==== DATA EXTRACT

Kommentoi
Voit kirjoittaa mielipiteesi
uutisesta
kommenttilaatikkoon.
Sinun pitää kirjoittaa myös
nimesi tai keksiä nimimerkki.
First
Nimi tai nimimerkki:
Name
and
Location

========

WHAT IS REQUIRED: Read through the material above, and whenever a line contains "nimimerkki", copy it.

EXERCISE RESULT:
nimesi tai keksiä nimimerkki.
Nimi tai nimimerkki:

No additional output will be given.